● Given text:
E hi nawa! E hika hei!

Tirohia rā Mokoia
Ka ngaro i te rahutai
Kīhai rawa he meneti
Ko ngā rirau... 

E hi nawa! E hika hei!

Mā to mate rā ano
Mā taku mate rā ano
Kātahi rā mutu
Taku aroha

E hi nawa! E hika hei!

Hine e hine x2
Tahuri mai rā e koe
Menemene mai rā e koe
Hine e hine  x2
Tukua atu rā tō aroha
Kia tae ki tō uma piri ai


No woman
can be likened to Hinemoa;
what she dearly wished for,
she finally achieved.

Hey, far out! Too much, bro!

Look to Mokoia
lost in the spray;
It wasn't a minute
before the sweet sensations wafted here

Only by your death
or by my death
will this be ended
my love for you.



Darling, oh darling
turn to me,
smile at me.
Oh darling,
let your love flow
so that I may cling to your breast.

                                                                                             

The story of Hinemoa

Hinemoa swam across Lake Rotorua in the middle of the night to her lover Tutanekai on Mokoia Island in the middle of the lake. She was guided towards him by the sound of the flute he played. From her village of Owhata to Mokoia Island, the distance is about three kilometres.

Rangi-Uru was the name of the mother of a chief called Tutanekai. She was the wife of Whakaue-Kaipapa the great ancestor of the Ngati Whakaue tribe. She had three sons by Whakaue, their names were Tawakeheimoa, Ngararanui, and Tuteaiti.

Then Rangi-Uru ran away with a chief named Tuwharetoa, the ancestor of the Ngati Tuwharetoa tribe, who had come to Rotorua as a stranger on a visit. From this affair sprang an illegitimate child Tutanekai. But finally, Whakaue and Rangi-Uru were united again, and they went to live on the island of Mokoia.

Whakaue was very kind indeed to Tutanekai, treating him as if he was his own son; so they grew up there, Tutanekai and his elder brothers, until they attained to manhood.

Now there reached them here a great report of Hinemoa, that she was a maiden of rare beauty, as well as of high rank. Tutanekai and each of his elder brothers desired to have her as a wife. About this time Tutanekai built an elevated balcony, which he called Kaiweka. He had contracted a great friendship for a young man named Tiki. They were both fond of music: Tutanekai played on the horn, and Tiki on the pipe; and they used to go up into the balcony and play on their instruments in the night; and on calm evenings the sound of their music was wafted by the gentle land-breeze across the lake to the village at Owhata, where dwelt the beautiful Hinemoa.

Hinemoa could then hear the sweet-sounding music of the instruments of Tutanekai and of his dear friend Tiki, which gladdened her heart within her.

Although Hinemoa was so prized by her family, that they would not betroth her to any chief, nevertheless she and Tutanekai had met each other on those occasions when all the people of Rotorua come together. In those great assemblies of the people Hinemoa had seen Tutanekai, and as they often glanced each at the other, in the heart of each of them the other appeared pleasing, and worthy of love, so that in the breast of each there grew up a secret passion for the other.

Tutanekai sent a messenger to Hinemoa, to tell of his love; and when Hine-Moa had seen the messenger, she said, ‘Eh-hu! have we then each loved alike?’

So they arranged the time at which Hinemoa should run away to him. He said to her, ‘A trumpet will be heard sounding every night; it will be I who sound it, beloved—paddle then your canoe to that place.’

Now always about the middle of the night Tutanekai, and his friend Tiki, went up into their balcony and played, and Hine-Moa heard them, and desired greatly to paddle in her canoe to Tutanekai; but her friends, suspecting something, had carefully hauled them all up upon the shore of the lake.

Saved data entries
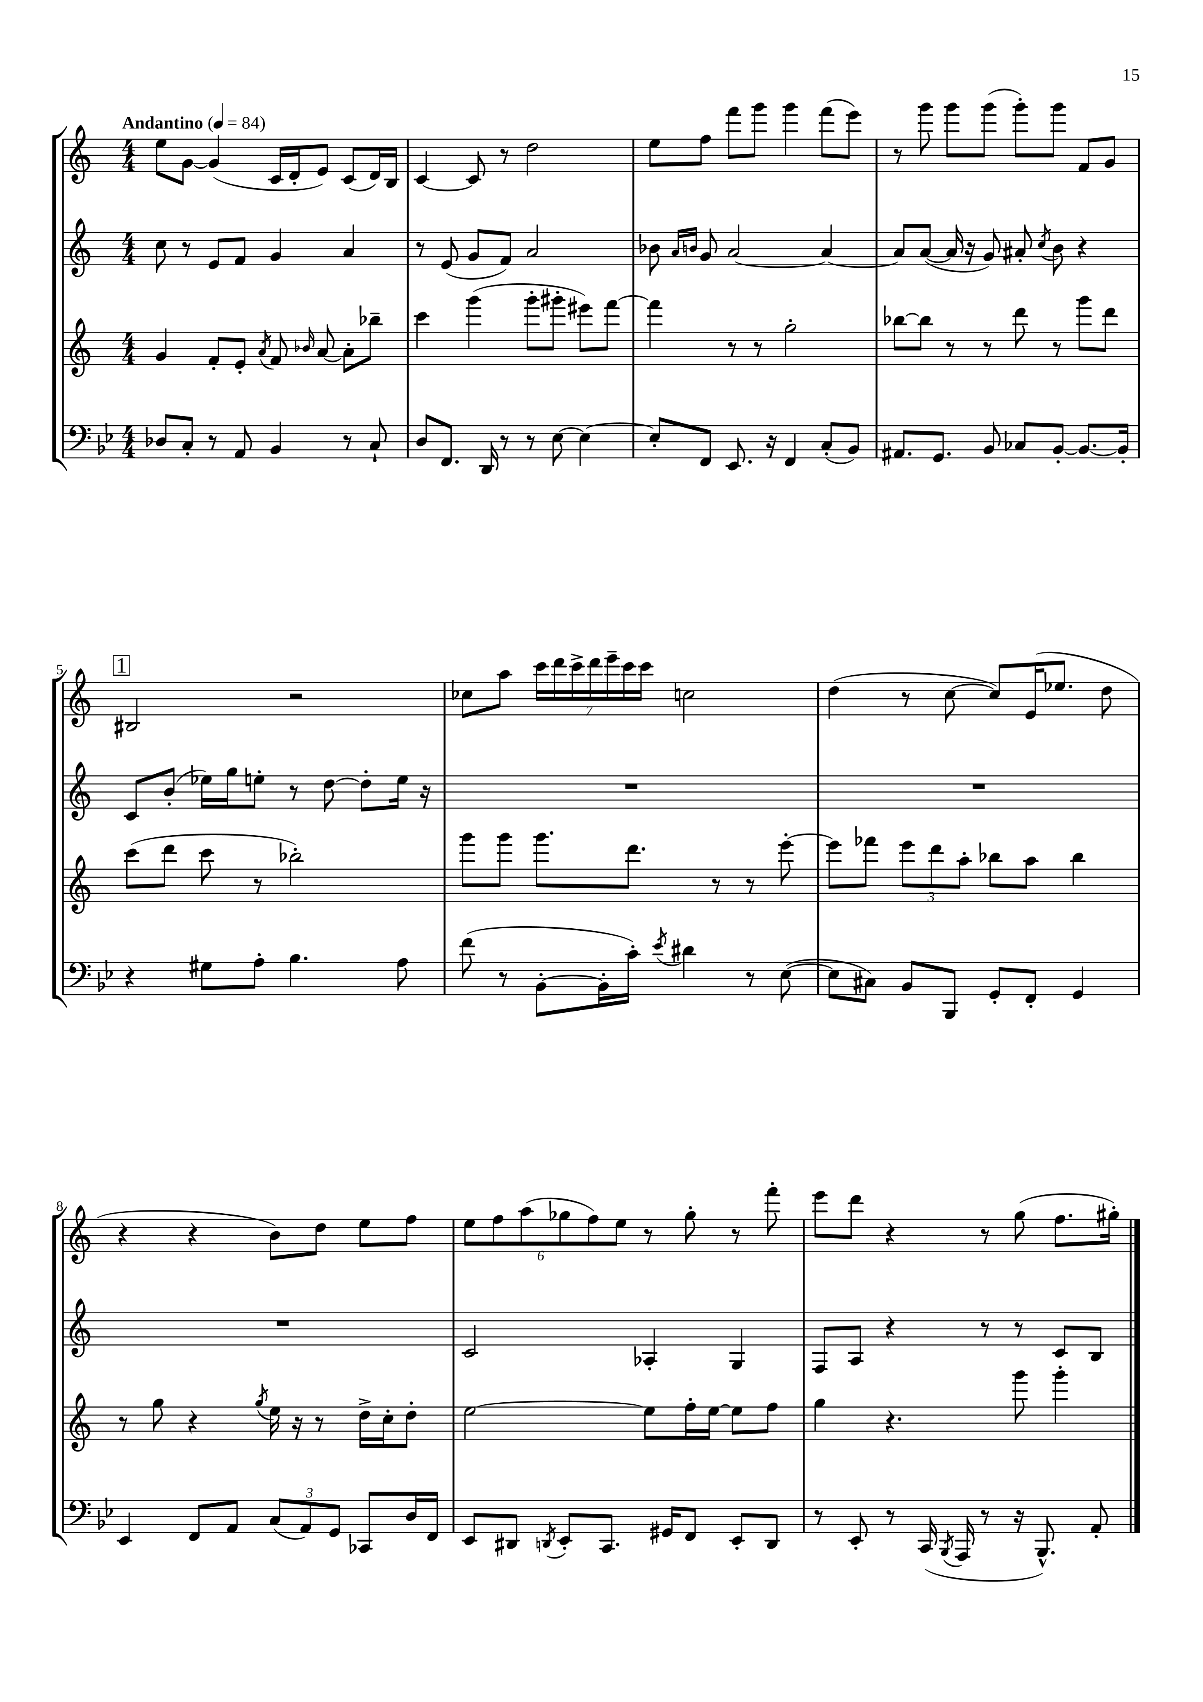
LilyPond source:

<<
\new StaffGroup <<
\new Staff = "s0" {
    \clef treble \key c \major \numericTimeSignature \time 4/4 \tempo "Andantino" 4 = 84
    \autoBeamOff e''8[ g'8]~ g'4( c'16[ d'16-. e'8]) c'8[( d'16) b16] |
    c'4~ c'8 r8 d''2 |
    e''8[ f''8] f'''8[ g'''8] g'''4 f'''8[( e'''8]) |
    r8 g'''8 g'''8[ g'''8]( g'''8[-.) g'''8] f'8[ g'8] |
    \mark \markup { \box "1" } bis2 r2 |
    ces''8[ a''8] \tuplet 7/4 { c'''16[ d'''16 c'''16-> d'''16 e'''16-- c'''16 c'''16] } c''2 |
    d''4( r8 c''8~ c''8[) e'16( ees''8.] d''8 |
    r4 r4 b'8[) d''8] e''8[ f''8] |
    \tuplet 6/4 { e''8[ f''8 a''8( ges''8 f''8) e''8] } r8 ges''8-. r8 f'''8-. |
    e'''8[ d'''8] r4 r8 g''8( f''8.[ gis''16]-.) \bar "|." |
}
\new Staff = "s1" {
    \clef treble \key c \major \numericTimeSignature \time 4/4
    \autoBeamOff c''8 r8 e'8[ f'8] g'4 a'4 |
    r8 e'8( g'8[ f'8]) a'2 |
    bes'8 \grace { a'16[ b'16] } g'8 a'2~ a'4~ |
    a'8[ a'8]~( a'16 r16 g'8) ais'8-. \acciaccatura { c''8 } b'8 r4 |
    \mark \markup { \box "1" } c'8[ b'8]-.( ees''16[) g''16 e''8]-. r8 d''8~ d''8[-. e''16] r16 |
    R1 |
    R1 |
    R1 |
    c'2 aes4-. g4 |
    f8[ a8] r4 r8 r8 c'8[ b8] \bar "|." |
}
\new Staff = "s2" {
    \clef treble \key c \major \numericTimeSignature \time 4/4
    \autoBeamOff g'4 f'8[-. e'8]-. \acciaccatura { a'8 } f'8 \grace { bes'16 } a'8~ a'8[-. bes''8]-- |
    c'''4 g'''4( g'''8[-. gis'''8]-. eis'''8[) f'''8]~ |
    f'''4 r8 r8 g''2-. |
    bes''8[~ bes''8] r8 r8 d'''8 r8 g'''8[ d'''8] |
    \mark \markup { \box "1" } c'''8[( d'''8] c'''8 r8 bes''2-.) |
    g'''8[ g'''8] g'''8.[ d'''8.] r8 r8 e'''8~-. |
    e'''8[ fes'''8] \tuplet 3/2 { e'''8[ d'''8 a''8]-. } bes''8[ a''8] bes''4 |
    r8 g''8 r4 \acciaccatura { g''8 } e''16 r16 r8 d''16[-> c''16-. d''8]-. |
    e''2~ e''8[ f''16-. e''16]~ e''8[ f''8] |
    g''4 r4. g'''8 g'''4-. \bar "|." |
}
\new Staff = "s3" {
    \clef bass \key bes \major \numericTimeSignature \time 4/4
    \autoBeamOff des8[ c8]-. r8 a,8 bes,4 r8 c8-! |
    d8[ f,8.] d,16 r8 r8 ees8~ ees4~ |
    ees8[-. f,8] ees,8. r16 f,4 c8[-.( bes,8]) |
    ais,8.[ g,8.] bes,8 ces8[ bes,8]~-. bes,8.[~ bes,16]-. |
    \mark \markup { \box "1" } r4 gis8[ a8]-. bes4. a8 |
    f'8( r8 bes,8[~-. bes,16-. c'16]-.) \acciaccatura { ees'8 } dis'4 r8 ees8~( |
    ees8[ cis8]) bes,8[ bes,,8] g,8[-. f,8]-. g,4 |
    ees,4 f,8[ a,8] \tuplet 3/2 { c8[( a,8) g,8] } ces,8[ d16 f,16] |
    ees,8[ dis,8] \acciaccatura { d,8 } ees,8[-. c,8.] gis,16[ f,8] ees,8[-. d,8] |
    r8 ees,8-. r8 c,16( \acciaccatura { bes,,8 } a,,16 r8 r16 bes,,8.-^) a,8-. \bar "|." |
}
>>
>>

● What to do:
a. In the text about Hinemoa, turn the paragraph beginning "Rangi-Uru was the name of the mother" into a short bulleted list that keeps its main facts.
b. Continue the text about Hinemoa, starting right after its last sentence.
The rows are separate material from the text about Hinemoa.

● Exercise answers:
a.
- Rangi-Uru was the mother of a chief named Tutanekai.
- She was the wife of Whakaue-Kaipapa, the great ancestor of the Ngati Whakaue tribe.
- She had three sons by Whakaue: Tawakeheimoa, Ngararanui, and Tuteaiti.

b.
mokoia

At last she thought, perhaps I might be able to swim across. So she took six large dry empty gourds, as floats, lest she should sink in the water, three of them for each side, and she went out upon a rock, which is named Iri-iri-kapua, and from thence to the edge of the water, to the spot called Wai-rere-wai, and there she threw off her clothes and cast herself into the water, and she reached the stump of a sunken tree which used to stand in the lake, and was called Hinewhata, and she clung to it with her hands, and rested to take breath, and when she had a little eased the weariness of her shoulders, she swam on again, and whenever she was exhausted she floated with the current of the lake, supported by the gourds, and after recovering strength she swam on again.

She could not distinguish in which direction she should proceed, from the darkness of the night; her only guide was the soft measure from the instrument of Tutanekai; that was the mark by which she swam straight to Waikimihia, the hot spring close to Tutanekai's village.

She got into this to warm herself, for she was trembling all over, partly from the cold, after swimming in the night across the wide lake. Tutanekai happened to feel thirsty, and said to his servant, ‘Bring me a little water;’ so his servant went to fetch water for him, and drew it from the lake in a calabash, close to the spot where Hine-Moa was sitting. The maiden, who was frightened, called out to him in a gruff voice, like that of a man, ‘Whom is that water for?’ He replied, ‘It's for Tutanekai.’ ‘Give it here, then,’ said Hinemoa. And he gave her the water, and she drank, and having finished drinking, she purposely threw down the calabash, and broke it. The servant then went back, and told Tutanekai ‘Your calabash was broken by he man in the bath.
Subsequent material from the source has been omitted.